Logistics real estate market poised for growth in 2012, according to Grubb & Ellis report
January 05, 2012
While 2012 is expected to be a slow growth year overall for commercial real estate sector, a report from global commercial real estate company Grubb & Ellis Company cited how the logistics real estate market “has become the most resilient and dynamic segment of the overall U.S. industrial real estate market.”
According to the report, entitled “2012 National Real Estate Forecast,” even though logistics accounts for a quarter of total industrial space, it has captured 70 percent of total demand since the second quarter of 2010. And while cumulative demand for overall industrial real estate did not turn positive until the end of 2011, cumulative demand on the logistics side was in positive territory by mid-2010 in growing to 75 million square feet by the end of 2011. Grubb and Ellis also pointed out that since 2001 roughly 70 percent of all new construction was for logistics-related buildings, with the level of supply generally exceeding demand.
In an interview with LM, Tim Feemster, Grubb & Ellis senior vice president and national director, logistics, said that a main boon to the positive logistics real estate activity stems from companies trading up into Class A space. As defined by Grubb & Ellis, Class A buildings are comprised of: state-of-the-art functionality, systems, and finishes; have a minimum of 28-foot clear height for buildings over 100,000 square feet; have an excellent truck-door/building ratio (minimum of 1/7,500 square feet; and excellent truck yards with a minimum of 135-foot truck turning radius.
“What companies basically did was trade up,” Feemster said. “If they were in a Class B building in a renter’s market which it was in for the past year and a half, they could go from 200,000 to 300,000 square feet in a Class A building at the same rent level or close to it. When we talk about logistics buildings, they are buildings that are at least 100,000 square feet.
Looking at the U.S. logistics vacancy rate, Grubb & Ellis noted that the rate peaked at 13.8 percent at the end of 2009, dropped more than 300 basis points by the end of 2011, and is expected to fall into single digits by the end of this year. But it cautioned that the 2012 rate of improvement will slow down as new deliveries accelerate at a faster rate than demand that is hindered by sluggish domestic and global economies.
The reason for this, explained Feemster, is that companies are starting to build speculative or “spec” buildings, as the vacancy rate at certain sizes of buildings in certain markets does not translate into a general event across the country.

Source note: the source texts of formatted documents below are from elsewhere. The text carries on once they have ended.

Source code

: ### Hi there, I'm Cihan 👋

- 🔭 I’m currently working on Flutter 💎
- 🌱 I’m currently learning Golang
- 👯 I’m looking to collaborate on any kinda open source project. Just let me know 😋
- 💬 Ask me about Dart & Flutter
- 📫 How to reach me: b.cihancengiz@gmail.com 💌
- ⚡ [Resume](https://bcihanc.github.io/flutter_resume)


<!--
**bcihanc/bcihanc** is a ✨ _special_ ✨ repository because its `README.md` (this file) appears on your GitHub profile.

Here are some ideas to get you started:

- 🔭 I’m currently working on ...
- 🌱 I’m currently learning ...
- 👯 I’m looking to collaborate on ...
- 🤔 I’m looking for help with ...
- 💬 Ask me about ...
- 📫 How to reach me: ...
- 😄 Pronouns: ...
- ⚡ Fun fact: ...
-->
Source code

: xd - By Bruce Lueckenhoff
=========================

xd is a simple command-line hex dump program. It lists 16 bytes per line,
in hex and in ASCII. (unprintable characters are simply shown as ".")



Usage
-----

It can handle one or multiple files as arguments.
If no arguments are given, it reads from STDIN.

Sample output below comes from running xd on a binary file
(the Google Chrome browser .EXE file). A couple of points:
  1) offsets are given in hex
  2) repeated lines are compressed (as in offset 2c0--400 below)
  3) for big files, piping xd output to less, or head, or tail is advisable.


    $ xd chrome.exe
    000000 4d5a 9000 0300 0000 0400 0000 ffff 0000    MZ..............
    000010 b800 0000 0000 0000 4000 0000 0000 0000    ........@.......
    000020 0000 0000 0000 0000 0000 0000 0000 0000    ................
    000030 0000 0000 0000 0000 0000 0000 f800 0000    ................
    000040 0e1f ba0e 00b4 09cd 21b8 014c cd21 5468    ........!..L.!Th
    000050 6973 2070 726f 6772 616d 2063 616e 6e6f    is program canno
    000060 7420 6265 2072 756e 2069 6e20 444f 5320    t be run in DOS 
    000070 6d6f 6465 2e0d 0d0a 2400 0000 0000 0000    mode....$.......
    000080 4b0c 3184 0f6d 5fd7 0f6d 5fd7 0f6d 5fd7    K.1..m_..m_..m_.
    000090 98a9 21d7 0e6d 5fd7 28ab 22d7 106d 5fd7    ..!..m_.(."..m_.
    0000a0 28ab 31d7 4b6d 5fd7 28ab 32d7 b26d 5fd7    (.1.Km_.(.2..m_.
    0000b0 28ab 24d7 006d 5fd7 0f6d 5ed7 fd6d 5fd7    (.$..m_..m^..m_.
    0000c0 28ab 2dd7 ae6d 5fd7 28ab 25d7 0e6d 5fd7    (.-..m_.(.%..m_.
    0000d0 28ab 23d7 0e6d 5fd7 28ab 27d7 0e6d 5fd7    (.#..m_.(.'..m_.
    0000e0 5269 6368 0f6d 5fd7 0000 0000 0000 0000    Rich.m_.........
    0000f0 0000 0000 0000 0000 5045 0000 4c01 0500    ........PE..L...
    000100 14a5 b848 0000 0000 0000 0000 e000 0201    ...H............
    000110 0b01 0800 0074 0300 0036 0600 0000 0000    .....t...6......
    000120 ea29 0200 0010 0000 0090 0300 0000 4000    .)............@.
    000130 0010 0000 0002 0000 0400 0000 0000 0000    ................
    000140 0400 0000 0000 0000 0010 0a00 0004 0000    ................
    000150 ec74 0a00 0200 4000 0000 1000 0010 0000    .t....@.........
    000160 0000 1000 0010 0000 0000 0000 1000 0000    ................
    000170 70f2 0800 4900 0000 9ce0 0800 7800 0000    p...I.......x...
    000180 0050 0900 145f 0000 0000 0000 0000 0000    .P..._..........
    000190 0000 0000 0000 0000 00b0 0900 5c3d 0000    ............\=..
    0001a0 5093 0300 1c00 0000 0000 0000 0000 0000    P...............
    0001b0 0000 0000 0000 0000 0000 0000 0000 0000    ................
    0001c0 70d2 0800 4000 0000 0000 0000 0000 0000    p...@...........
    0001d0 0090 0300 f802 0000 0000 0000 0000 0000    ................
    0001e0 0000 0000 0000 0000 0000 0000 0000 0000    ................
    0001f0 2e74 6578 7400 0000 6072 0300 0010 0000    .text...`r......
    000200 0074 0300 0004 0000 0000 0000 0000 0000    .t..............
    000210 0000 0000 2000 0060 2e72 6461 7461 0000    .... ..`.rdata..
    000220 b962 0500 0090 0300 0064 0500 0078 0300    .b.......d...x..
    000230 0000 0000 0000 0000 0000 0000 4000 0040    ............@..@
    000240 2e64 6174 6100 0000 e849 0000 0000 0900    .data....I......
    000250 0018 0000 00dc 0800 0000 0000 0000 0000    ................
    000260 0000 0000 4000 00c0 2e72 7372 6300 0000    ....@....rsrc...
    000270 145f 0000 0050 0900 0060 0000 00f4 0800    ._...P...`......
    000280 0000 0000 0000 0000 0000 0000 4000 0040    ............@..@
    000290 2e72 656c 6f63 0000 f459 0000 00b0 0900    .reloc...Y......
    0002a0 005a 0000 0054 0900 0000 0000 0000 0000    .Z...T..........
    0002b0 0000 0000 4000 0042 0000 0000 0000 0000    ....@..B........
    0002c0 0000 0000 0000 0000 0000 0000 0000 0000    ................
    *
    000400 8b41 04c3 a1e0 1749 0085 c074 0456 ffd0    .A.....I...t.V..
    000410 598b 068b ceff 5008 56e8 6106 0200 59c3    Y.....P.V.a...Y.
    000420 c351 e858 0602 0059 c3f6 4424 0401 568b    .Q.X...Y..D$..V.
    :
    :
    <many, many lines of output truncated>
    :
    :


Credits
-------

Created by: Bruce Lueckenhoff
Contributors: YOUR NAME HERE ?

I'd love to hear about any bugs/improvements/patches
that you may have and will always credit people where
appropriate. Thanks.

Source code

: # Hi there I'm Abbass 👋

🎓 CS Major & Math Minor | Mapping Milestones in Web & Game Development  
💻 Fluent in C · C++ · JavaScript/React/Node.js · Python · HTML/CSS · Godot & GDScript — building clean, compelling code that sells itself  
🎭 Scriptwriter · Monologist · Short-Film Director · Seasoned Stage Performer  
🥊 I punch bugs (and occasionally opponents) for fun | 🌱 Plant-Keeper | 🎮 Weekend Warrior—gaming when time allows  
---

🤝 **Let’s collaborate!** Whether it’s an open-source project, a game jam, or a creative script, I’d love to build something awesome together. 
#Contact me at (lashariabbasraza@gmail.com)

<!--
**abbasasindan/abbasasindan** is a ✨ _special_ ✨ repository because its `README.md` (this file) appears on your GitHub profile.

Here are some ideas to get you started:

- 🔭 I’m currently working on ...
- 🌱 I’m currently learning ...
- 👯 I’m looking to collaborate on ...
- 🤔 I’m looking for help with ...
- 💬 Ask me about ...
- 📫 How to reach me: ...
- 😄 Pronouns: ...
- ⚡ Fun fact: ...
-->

Grubb & Ellis expects speculative construction to spread to 16 major U.S. markets in 2012.
He cited the Inland Empire in southern California as an area which had experienced a shortage of big box buildings and is now seeing increased development for logistics properties in the 500,000 to 600,000 square-foot range and up, because there were two or three in the 1 million square foot range being built in 2011, whereas 18 months ago there were ten buildings that size which were quickly rented.
“It is the same ‘trading up’ thought process, and in some specific markets they are actually starting to build specifically around a targeted vacancy area, rather than a mass event,” said Feemster. “Nobody is going to build a 200,000 square foot building in the Inland Empire, because there are already so many available. Even though the vacancy rate is small, the market is so huge that even a low vacancy rate translates into a lot of square footage.”
Industrial Outlook: The report indicated that demand for industrial real estate in 2011 saw a net absorption of 110 million square feet compared to 2010’s 34 million square feet.
Of particular interest was how warehouse/distribution space captured three quarters of total demand while accounting for half of the total inventory. And Class A logistics space, which Grubb & Ellis said is a subset of warehouse and distribution, represented 20 percent of total industrial inventory and 50 percent of demand in 2011.
In 2012, the report said that demand will increase but only by about 15 percent to 130 million square feet due to the economy. And it said that 3PLs will play a large role in driving Class A distribution sector growth.
“3PLs are continuing to play a major role on this side as companies are continually looking to outsource non-core competencies,” said Feemster.